In het verleden werd de aarde beschouwd als het centrum van het universum. 2000 jaar lang geloofden oude astronomen dat de aarde statisch was en dat andere hemellichamen in cirkelvormige banen eromheen reisden. Ze kwamen tot deze conclusie door de schijnbare beweging van de zon en planeten vanaf de aarde te observeren. In 1543 publiceerde Copernicus zijn heliocentrische model van het zonnestelsel, waarin de zon in het centrum van ons zonnestelsel staat.

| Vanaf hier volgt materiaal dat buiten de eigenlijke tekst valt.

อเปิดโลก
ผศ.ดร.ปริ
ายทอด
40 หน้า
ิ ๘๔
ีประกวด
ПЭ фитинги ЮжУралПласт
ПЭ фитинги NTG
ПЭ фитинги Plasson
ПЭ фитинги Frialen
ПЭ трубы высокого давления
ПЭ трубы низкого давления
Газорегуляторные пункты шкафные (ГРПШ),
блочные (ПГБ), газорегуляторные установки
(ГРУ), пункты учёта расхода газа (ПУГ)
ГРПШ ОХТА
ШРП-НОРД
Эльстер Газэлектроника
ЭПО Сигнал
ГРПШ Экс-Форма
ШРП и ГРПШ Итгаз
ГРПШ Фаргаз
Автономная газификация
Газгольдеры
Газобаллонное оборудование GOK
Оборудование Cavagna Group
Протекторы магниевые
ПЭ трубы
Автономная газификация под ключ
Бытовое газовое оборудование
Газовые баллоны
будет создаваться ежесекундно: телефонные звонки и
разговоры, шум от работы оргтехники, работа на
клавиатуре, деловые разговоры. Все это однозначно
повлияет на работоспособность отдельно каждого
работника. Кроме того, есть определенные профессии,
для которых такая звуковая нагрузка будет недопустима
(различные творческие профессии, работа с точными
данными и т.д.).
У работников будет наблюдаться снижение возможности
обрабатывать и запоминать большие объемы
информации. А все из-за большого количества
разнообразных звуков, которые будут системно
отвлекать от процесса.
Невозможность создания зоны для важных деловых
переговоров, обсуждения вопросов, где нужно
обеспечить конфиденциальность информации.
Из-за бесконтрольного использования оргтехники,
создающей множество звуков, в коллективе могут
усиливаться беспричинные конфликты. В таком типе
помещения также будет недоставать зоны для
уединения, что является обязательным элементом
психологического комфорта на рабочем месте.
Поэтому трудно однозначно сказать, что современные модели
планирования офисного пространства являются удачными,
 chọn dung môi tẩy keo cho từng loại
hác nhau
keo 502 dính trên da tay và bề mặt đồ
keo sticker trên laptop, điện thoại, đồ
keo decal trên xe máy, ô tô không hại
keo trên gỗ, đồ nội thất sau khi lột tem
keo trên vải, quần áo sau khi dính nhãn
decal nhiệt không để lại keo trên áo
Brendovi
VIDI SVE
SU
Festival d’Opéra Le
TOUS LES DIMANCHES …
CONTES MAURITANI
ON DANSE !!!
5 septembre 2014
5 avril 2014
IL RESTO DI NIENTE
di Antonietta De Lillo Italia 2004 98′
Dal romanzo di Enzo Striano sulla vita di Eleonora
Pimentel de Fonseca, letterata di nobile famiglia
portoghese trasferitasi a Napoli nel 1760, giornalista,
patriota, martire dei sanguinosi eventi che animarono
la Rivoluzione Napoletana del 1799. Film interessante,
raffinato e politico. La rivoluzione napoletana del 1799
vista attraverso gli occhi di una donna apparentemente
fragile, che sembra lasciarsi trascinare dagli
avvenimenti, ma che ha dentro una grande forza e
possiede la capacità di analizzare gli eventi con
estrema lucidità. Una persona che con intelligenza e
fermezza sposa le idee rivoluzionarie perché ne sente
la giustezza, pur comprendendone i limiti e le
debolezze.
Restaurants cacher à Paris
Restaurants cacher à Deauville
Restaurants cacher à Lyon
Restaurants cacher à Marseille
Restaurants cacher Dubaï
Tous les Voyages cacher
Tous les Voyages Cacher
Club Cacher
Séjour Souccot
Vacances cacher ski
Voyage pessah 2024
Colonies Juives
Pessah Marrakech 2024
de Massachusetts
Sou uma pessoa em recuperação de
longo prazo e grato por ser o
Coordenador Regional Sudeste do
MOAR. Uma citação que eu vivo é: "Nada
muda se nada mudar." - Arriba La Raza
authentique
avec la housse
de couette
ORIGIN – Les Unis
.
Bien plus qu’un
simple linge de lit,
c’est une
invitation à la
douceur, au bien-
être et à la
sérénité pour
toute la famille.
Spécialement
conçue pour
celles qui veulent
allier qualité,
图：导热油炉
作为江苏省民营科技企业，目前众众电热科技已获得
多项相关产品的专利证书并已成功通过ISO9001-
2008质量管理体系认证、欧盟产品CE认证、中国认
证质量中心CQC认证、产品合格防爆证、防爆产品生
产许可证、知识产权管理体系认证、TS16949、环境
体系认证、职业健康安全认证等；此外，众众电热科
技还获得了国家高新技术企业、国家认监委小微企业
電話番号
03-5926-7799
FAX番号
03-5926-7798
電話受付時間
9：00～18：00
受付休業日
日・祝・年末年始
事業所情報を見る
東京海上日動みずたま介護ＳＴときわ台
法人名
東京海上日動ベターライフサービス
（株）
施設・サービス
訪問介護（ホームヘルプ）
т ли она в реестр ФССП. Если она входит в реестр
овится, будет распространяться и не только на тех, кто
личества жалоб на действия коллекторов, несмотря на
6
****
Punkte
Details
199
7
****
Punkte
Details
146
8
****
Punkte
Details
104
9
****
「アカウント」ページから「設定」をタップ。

De aarde is de enige planeet in het systeem die niet vernoemd is naar mythologische goden of godinnen (de andere zeven planeten in het zonnestelsel zijn vernoemd naar Romeinse goden of godinnen). Dit verwijst naar de vijf met het blote oog zichtbare planeten: Mercurius, Venus, Mars, Jupiter en Saturnus. Dezelfde benadering met de namen van de oude Romeinse goden werd gebruikt na de ontdekking van Uranus en Neptunus. Hetzelfde woord "Aarde" komt van het oud-Engelse woord "ertha", wat bodem betekent.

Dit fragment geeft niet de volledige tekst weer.